The token supplied to the function is invalid

Jul 8, 2011 at 3:07 PM

A customer is using WAFFLE with a Jetty server. The most users can login without problems. But some user on the same machine are failing. On the server log we can see:

WARNING: error logging in user: The token supplied to the function is invalid

 

The customer is using the IE7 and Firefox. What can be the problem?

Volker

Coordinator
Jul 8, 2011 at 4:35 PM

It can be a lot of things, but specifically this means that the ticket that waffle is getting isn't valid. 

Make sure you're using 1.4 (and if not, upgrade). At least one bug was fixed that was causing this.

Jul 11, 2011 at 4:15 PM

Ok, the customer has update to the 1.4 but without any changes. Any other idea?

 

Volker

Coordinator
Jul 11, 2011 at 5:00 PM

I would try to track which specific user(s) this is happening to and isolate the full negotiate stack. It's very likely that the error is simply correct, the user logging in doesn't have the right creds. 

Jul 12, 2011 at 8:11 AM

We have track the user with the problem but we see no difference between the that working and which that not working.

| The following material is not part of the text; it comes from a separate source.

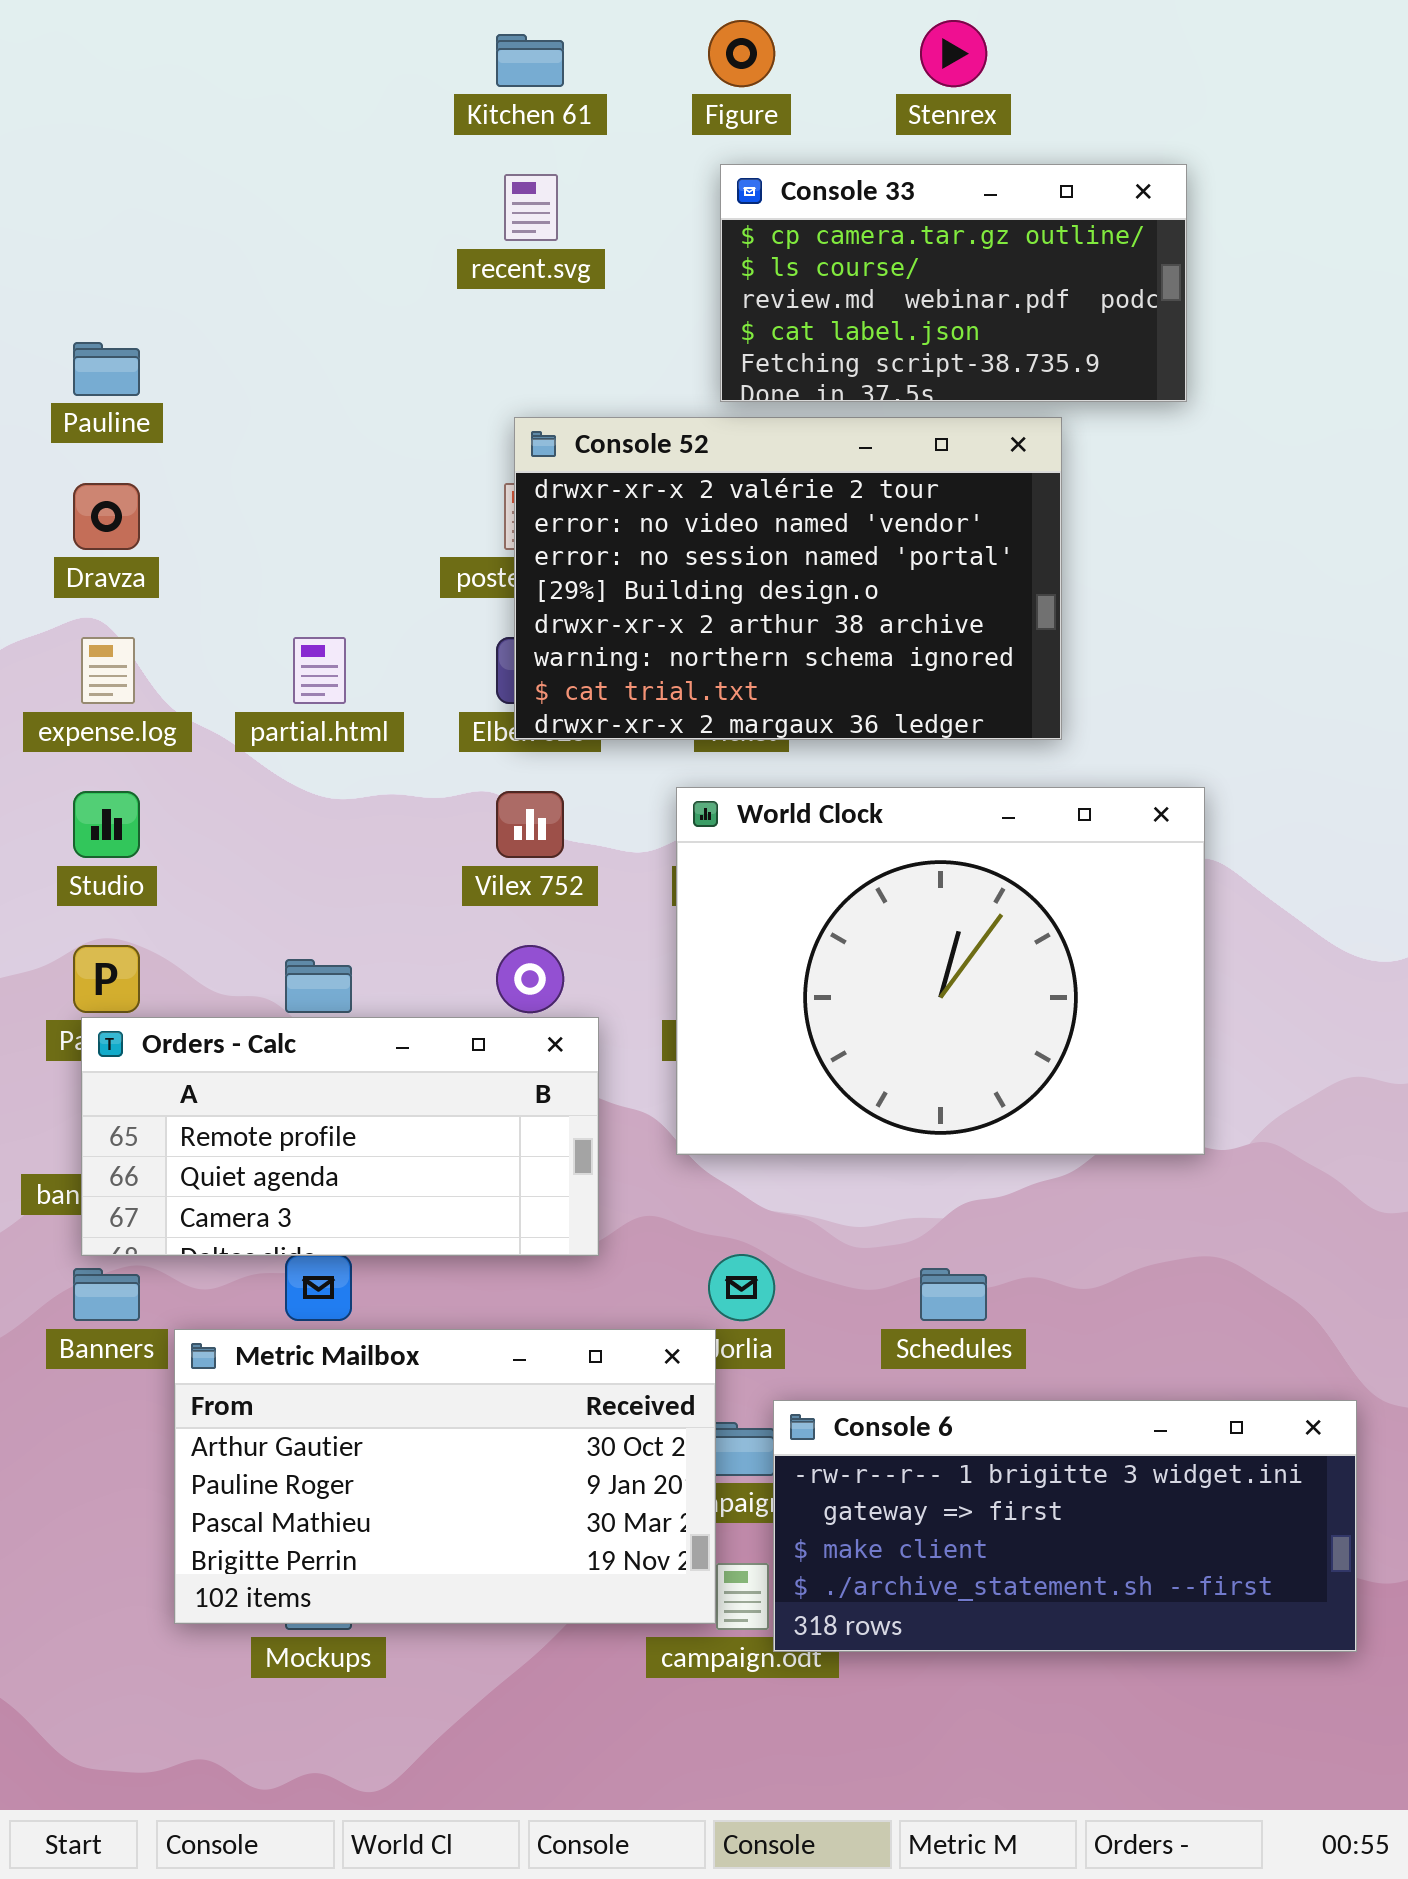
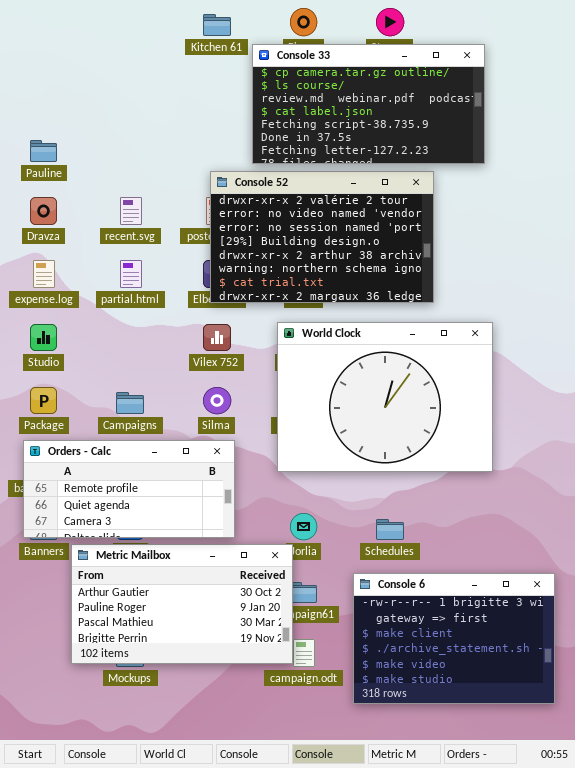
Console 33: [720,164,1187,402] -> [252,44,485,164], resized
recent.svg: [504,174,558,241] -> [120,197,142,225], moved
Orders - Calc: [81,1017,599,1256] -> [23,440,235,538], moved
Console 6: [773,1400,1357,1652] -> [353,573,555,704], resized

> isolate the full negotiate stack

What you means with this?

 

> It's very likely that the error is simply correct, the user logging in doesn't have the right creds.

Which rights are needed? I would expect a login failed or a login as guest like if the user name is wrong. Token invalid sounds like the token was corrupted on transfer.

Coordinator
Jul 12, 2011 at 3:24 PM

I mean we need the server-side log of a single failed request/response. For example, it would be useful to know whether the client is doing NTLM or Kerberos and then whether it already succeeded or failed a negotiation earlier.

Invalid token is a generic message from SSPI, so it can be one of the millions of things that could have gone wrong.